Home > Such a Long Journey Summary & Study Guide

Such a Long Journey (Magill Book Reviews)

At a glance:

  • Author: Rohinton Mistry
  • First Published: 1991
  • Type of Work: Novel
  • Genres: Long fiction

India, the world’s largest democracy, is rapidly becoming the world’s greatest producer of emigre fiction writers: Salman Rushdie in England, Bharati Mukherjee in the United States, and now Rohinton Mistry in Canada. Mistry’s 1987 collection, THE SWIMMING LESSON AND OTHER STORIES, was short-listed for Canada’s prestigious Governor-General’s Award. SUCH A LONG JOURNEY, his first novel, deserves that and more. Narrated in a deceptively simple style, the novel focuses on about a year in the life of Gustad Noble, a Parsi in his mid-forties. Years after the collapse of his father’s bookselling business and the subsequent loss of nearly all the family’s belongings (including the fine furniture made by his grandfather) and after years of sacrifice on his and his wife’s part (especially following his broken hip nine years before), Gustad finally has reason to hope: His elder son, Sohrab, has been accepted at the prestigious India Institute of Technology. Sohrab, however, has other interests, other plans. As relations between father and son deteriorate, the plot of SUCH A LONG JOURNEY begins to take on the melodramatic shading of a Hindi movie. His son’s ingratitude, his daughter’s worsening illness, friction with his neighbors, and soaring prices are set against the backdrop of the second India-Pakistan war and the transformation of east Pakistan into independent (albeit impoverished) Bangladesh.

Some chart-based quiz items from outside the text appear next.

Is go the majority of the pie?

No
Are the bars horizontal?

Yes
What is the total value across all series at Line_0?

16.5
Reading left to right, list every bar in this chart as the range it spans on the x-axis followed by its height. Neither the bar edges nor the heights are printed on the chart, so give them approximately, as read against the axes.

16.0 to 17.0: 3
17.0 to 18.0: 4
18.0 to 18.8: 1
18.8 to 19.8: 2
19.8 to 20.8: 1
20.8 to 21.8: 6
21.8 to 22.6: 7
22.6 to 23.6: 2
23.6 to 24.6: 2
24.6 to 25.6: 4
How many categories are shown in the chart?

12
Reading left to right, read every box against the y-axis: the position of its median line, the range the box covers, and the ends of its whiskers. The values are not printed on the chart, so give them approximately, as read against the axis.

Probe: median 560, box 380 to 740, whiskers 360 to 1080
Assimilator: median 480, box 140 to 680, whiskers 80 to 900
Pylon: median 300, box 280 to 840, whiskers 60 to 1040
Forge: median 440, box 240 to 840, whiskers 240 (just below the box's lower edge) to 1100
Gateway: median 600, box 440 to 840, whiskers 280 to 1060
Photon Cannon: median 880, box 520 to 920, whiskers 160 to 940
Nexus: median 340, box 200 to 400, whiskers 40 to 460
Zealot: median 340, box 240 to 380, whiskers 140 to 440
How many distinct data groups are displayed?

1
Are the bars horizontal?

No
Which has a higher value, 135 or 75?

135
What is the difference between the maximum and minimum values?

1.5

The simplicity of Mistry’s narrative may recall the work of Rabindranath Tagore, as well as certain of the Satyagit Ray’s films, and the Bombay setting may remind the reader of Rushdie’s MIDNIGHT’S CHILDREN (1980), but SUCH A LONG JOURNEY seems most like Saul Bellow’s fiction, THE DEAN’S DECEMBER (1982) in particular, striking a similarly elegiac yet strangely joyous note and playing Gustad’s private dramas against the larger political situation— which, even as it threatens him with insignificance and even extinction, also reflects his own personal predicaments. Betrayal links their stories: Sohrad’s betrayal of Gustad mirrors Chou En-lai’s betrayal of Nehru in 1962 and Nehru’s daughter Indira Gandhi’s later betrayal of India (for the sake of her son). In SUCH A LONG JOURNEY there is much corruption of the body and of the body politic, but there is also the devotion of Gustad and his friends Dinshawji and Major Jimmy Bilimora. Neither triumphs; instead there is the same kind of balance Gustad finds reaffirmed at the Parsi Tower of Silence, where Dinshawji’s and the Major’s funerals are held: As the soul ascends, the vultures descend. One wishes that a novel as subtle, as seemingly simple, as wise as SUCH A LONG JOURNEY were longer still.